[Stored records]

○ ○ ○ ○

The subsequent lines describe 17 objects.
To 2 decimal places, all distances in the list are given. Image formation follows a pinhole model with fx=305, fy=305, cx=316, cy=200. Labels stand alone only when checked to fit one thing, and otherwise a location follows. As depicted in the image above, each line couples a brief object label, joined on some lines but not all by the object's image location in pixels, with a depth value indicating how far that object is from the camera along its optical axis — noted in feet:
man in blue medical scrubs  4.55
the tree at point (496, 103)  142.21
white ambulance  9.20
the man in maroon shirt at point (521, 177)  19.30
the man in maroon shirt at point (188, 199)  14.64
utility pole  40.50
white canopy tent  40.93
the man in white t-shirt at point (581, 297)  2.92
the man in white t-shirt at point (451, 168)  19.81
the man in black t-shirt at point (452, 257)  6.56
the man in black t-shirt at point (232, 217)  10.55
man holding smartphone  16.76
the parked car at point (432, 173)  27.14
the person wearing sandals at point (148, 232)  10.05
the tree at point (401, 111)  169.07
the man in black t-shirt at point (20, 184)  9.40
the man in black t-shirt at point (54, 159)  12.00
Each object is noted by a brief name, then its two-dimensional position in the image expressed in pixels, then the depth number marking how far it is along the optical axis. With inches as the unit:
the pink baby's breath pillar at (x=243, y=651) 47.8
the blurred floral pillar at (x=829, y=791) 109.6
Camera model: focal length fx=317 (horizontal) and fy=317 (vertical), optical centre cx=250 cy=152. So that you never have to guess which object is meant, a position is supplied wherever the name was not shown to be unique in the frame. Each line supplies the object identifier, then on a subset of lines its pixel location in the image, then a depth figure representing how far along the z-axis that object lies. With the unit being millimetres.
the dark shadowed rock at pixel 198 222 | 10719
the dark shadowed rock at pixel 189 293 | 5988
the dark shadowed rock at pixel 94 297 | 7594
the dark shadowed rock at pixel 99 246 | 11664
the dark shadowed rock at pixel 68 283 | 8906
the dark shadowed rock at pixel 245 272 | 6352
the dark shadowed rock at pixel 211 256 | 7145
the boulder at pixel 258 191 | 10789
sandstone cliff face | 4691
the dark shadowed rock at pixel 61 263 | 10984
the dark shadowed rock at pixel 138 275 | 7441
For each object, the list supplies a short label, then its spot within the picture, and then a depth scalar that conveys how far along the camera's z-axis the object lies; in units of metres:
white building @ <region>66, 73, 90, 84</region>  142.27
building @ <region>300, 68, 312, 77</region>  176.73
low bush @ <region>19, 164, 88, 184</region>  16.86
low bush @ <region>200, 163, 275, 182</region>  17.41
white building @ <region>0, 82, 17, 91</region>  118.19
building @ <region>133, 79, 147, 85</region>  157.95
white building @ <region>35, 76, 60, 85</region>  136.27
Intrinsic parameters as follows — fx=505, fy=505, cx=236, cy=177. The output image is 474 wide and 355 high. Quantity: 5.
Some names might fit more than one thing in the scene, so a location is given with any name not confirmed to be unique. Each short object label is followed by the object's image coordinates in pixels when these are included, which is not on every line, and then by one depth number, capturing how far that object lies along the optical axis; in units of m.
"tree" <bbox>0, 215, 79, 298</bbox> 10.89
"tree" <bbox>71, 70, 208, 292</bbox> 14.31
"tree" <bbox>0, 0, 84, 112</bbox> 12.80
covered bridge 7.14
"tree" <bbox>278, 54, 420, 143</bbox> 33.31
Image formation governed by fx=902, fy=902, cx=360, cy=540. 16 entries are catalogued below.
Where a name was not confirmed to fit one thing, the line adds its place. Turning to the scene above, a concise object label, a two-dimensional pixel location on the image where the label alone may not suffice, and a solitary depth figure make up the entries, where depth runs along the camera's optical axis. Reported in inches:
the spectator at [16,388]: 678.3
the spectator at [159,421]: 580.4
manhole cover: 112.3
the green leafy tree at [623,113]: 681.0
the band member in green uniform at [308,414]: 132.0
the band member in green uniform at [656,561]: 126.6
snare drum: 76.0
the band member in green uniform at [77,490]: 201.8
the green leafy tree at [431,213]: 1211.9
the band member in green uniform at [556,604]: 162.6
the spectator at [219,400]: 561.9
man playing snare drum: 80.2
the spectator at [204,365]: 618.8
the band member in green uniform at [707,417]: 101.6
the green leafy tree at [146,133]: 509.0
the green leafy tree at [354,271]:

○ ○ ○ ○

Exercise details — Copy every line from the records above that contains the word "pillar".

Expected output —
the pink baby's breath pillar at (x=243, y=651) 47.8
the blurred floral pillar at (x=829, y=791) 109.6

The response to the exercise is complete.